Maryland Record Label QODESH is Giving a Platform to Experimental Musicians of Color


Some of the most exciting local projects of the year were birthed from an up-and-coming experimental record label called QODESH, headquartered just outside of D.C. in Maryland. But the term “record label” carries a certain connotation that QODESH founder Machell André would like to avoid.

“I actually don’t call it a label. I really want it to be like a garden,” André clarifies. “We grow each other. Just as the gardener grows the garden, it’s vice versa. We usually put ‘Garden, studio, family’ [as our tag].”

We’re sitting in Shaw’s Tavern, and André’s charisma is palpable every time he flashes a smile. He does so often, especially when talking about QODESH’s collaborators. The current artist roster shares roots in Huntsville, Alabama, where the four members–Twin Jude, Echelon the Seeker, Smeek, and André (who records under the moniker MA///)–were classmates at Oakwood University, running in overlapping circles in the music and poetry scenes.

The four went their separate ways after school, but reconnected in the D.C. area in 2016 and bonded over music as André positioned himself as a self-described “extra hand” to help his friends piece together projects. The group’s output was prolific, and André released many of their songs under the QODESH umbrella. In early 2017, Twin Jude and Echelon the Seeker released two full-length albums that have more than justified Andre’s decision to create the project.

Twin Jude’s release, MĒM, is an experimental album dominated by ambient vocals and an oppressively melancholy atmosphere. Echelon the Seeker’s self-titled album is a distinctly modern ode to the massive sounds and melodies of ‘80s pop and rock, bursting with exuberance. The freewheeling, genre-bending energy that unites the two projects is indicative of QODESH’s future output, according to André. He mentions that QODESH’s future releases will be influenced by spirituality, although perhaps not as overtly as the gospel-tinged pop music that is currently topping the charts.

“The truth is that most of those other genres were birthed from [church music],” he says of the trend. “My end goal is to help someone be inspired and find [that] their perspective is shifted. Not because of something I did, but because of something they experienced.”
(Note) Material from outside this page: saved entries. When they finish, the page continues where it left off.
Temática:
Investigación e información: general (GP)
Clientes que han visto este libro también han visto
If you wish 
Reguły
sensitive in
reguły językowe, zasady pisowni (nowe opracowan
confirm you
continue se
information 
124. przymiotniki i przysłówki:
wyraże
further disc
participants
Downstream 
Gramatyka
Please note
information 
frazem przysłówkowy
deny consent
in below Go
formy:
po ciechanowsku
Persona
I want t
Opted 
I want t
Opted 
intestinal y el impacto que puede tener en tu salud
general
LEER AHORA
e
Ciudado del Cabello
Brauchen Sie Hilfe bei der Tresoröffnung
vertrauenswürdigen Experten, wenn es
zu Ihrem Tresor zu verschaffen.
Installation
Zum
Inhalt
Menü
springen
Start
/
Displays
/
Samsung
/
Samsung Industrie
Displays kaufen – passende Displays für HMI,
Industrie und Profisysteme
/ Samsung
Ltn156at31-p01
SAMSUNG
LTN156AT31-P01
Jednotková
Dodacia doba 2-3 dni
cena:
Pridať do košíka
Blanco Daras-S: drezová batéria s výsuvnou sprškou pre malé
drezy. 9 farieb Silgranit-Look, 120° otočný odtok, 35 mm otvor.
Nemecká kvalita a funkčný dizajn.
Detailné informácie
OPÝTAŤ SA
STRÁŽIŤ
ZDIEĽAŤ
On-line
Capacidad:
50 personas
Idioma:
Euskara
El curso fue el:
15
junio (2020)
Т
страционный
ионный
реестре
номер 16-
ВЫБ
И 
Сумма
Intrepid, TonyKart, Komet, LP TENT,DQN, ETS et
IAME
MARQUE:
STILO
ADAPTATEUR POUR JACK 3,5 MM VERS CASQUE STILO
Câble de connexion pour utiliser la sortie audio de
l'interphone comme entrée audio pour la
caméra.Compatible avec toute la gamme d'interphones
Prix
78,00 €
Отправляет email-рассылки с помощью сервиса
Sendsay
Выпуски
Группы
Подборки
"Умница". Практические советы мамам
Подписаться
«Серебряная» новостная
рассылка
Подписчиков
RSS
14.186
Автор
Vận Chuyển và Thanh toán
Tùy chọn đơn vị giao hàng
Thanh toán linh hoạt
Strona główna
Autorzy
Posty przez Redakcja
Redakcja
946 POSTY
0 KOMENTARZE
Still, while QODESH’s existing releases have referenced R&B, hip hop, and soul, the unifying theme has been experimental, a vast genre that people of color have traditionally been underrepresented in.

“The further you get into experimental music, you see less people of color and more white people,” says André. That exclusion helped inform André’s development of QODESH into a no-pressure launchpad for artists of color who might otherwise struggle to find a platform.

“I was trying to figure out, ‘how do I bridge the gap between [supporting] experimental sounds by people of color and have people of color perceive [our music] as theirs?'” he said. “Because I’m still using elements of black art, black music, indigenous sounds. I want an independent label for people of color.”

He leans back in his chair, pausing. “And in that, we’ll be able to tell our story the way that we can tell our story.”

He smiles: “This is a garden where people of color are harvesting.”